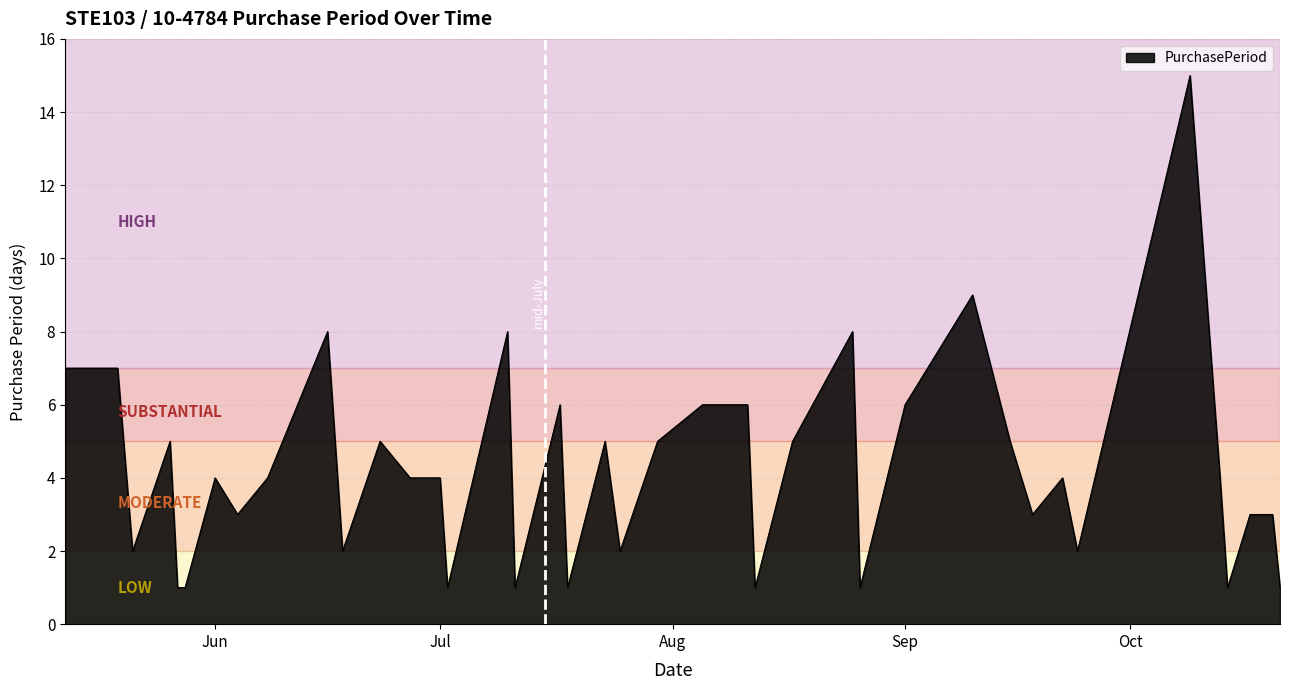

Reading left to right, what are all the values shown in this chart?

7	7	2	5	1	1	4	3	4	8	2	5	4	4	1	8	1	6	1	5	2	5	6	6	1	5	8	1	6	9	5	3	4	2	15	4	1	3	3	1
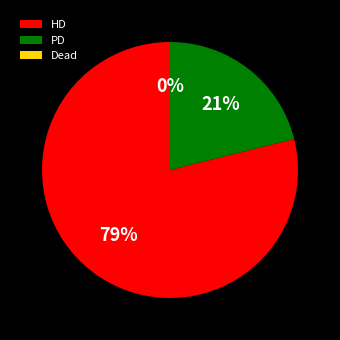

True or false: Dead accounts for 1% of the total.

False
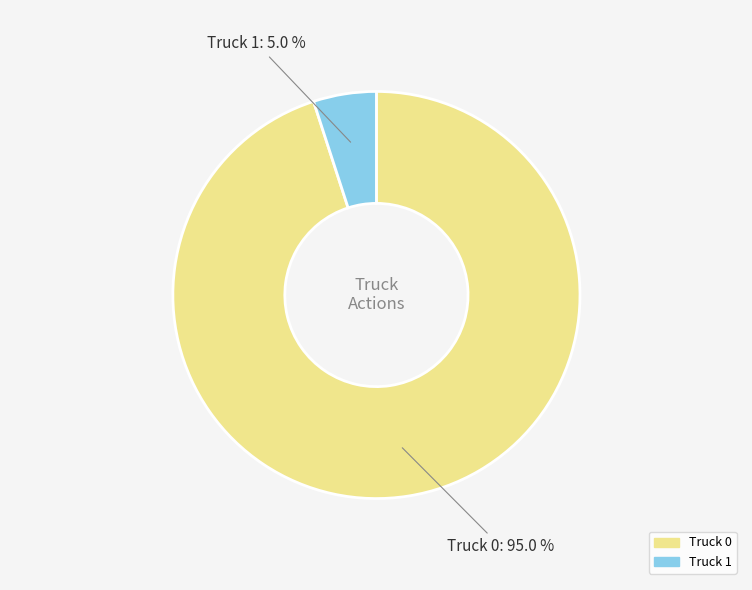

What is the largest slice in the pie chart?

Truck 0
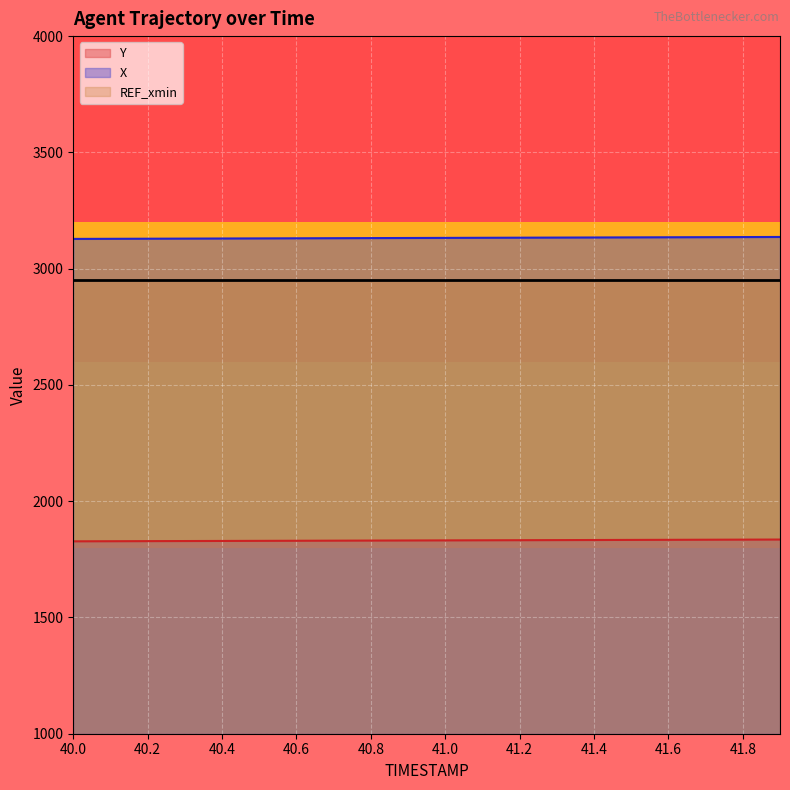

Does the chart display data point markers on the line(s)?

No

****************

*Что сделать*. Выберите из записей выше все строки, где встречается слово "chart".

*Ответ*.
Reading left to right, what are all the values shown in this chart?
What is the largest slice in the pie chart?
Does the chart display data point markers on the line(s)?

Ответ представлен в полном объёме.